Sunday, May 19, 2024

Sands China Achieves $1.81 Billion in Revenue for First Quarter of 2024, Despite Profit Challenges

In its latest financial disclosure, Sands China Ltd. revealed a robust revenue stream of US$1.81 billion for the first quarter ending March 31, 2024. This marks a 42% surge from the previous year. However, profits did not follow suit due to a lower hold in its Macau games, affecting overall profitability.

During the first quarter of 2024, Sands China experienced a significant revenue boost, although it saw a slight decline of nearly 3% compared to the fourth quarter of 2023. The company’s Adjusted EBITDA stood at US$610 million, up 53% from the previous year but showing a 7% decrease from the last quarter of 2023. The parent company, Las Vegas Sands, noted a US$31 million loss attributed to lower holds in Macau’s rolling play affecting its earnings.
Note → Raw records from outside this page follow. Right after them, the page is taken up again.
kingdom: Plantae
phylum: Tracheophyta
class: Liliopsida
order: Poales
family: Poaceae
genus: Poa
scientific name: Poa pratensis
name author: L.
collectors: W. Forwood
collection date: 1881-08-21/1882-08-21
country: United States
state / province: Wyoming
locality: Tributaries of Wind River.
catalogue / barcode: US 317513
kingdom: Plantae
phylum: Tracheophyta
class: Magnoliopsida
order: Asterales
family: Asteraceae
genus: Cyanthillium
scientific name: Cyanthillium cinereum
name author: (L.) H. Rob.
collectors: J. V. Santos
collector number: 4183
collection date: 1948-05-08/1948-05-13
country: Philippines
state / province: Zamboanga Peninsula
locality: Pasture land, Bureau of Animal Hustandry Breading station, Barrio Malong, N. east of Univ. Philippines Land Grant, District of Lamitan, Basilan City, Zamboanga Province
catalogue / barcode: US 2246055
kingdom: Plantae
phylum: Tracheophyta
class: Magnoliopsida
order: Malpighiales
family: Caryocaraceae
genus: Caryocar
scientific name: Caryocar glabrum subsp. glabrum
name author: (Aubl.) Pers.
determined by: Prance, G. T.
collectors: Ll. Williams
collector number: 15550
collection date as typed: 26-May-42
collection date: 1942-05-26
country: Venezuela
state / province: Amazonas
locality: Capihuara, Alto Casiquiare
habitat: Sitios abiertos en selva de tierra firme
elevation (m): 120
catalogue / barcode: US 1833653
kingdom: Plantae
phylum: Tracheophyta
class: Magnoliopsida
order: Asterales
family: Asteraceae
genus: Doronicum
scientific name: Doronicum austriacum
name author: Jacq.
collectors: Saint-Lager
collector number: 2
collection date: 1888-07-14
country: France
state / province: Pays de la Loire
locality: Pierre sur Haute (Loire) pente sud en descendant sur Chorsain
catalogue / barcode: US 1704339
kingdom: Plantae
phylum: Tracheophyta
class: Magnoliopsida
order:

The period was particularly lucrative for The Venetian Macao, Sands China’s premier property, which reported an increase in net revenues to US$771 million from US$748 million in the preceding quarter. Similarly, The Parisian Macao saw a 4% rise to US$230 million. In contrast, The Londoner Macao faced challenges due to ongoing renovations at the Sheraton Grand Macao, contributing to slight revenue declines across The Plaza and Sands Macao as well.

Conversely, Marina Bay Sands in Singapore showcased exceptional performance, setting a new record with an Adjusted EBITDA of US$597 million, which is a 10% increase from the record set in the previous quarter. This success was partly driven by a high hold in rolling play, providing a US$77 million boost.

Overall, Las Vegas Sands Group reported a quarter-on-quarter increase of 1.5% in net revenues, totaling US$2.96 billion, with a consolidated net income of US$583 million. Adjusted Property EBITDA slightly exceeded the December 2023 quarter at US$1.21 billion.

Robert Goldstein, Chairman and CEO of Las Vegas Sands, expressed satisfaction with the quarter’s results, highlighting the ongoing recovery and growth in both Macau and Singapore. He emphasized the strategic investments in Macau aimed at enhancing its tourism appeal and pointed to the innovative suite products and improved service offerings in Singapore as key drivers for future growth amidst increasing travel and tourism expenditure in Asia.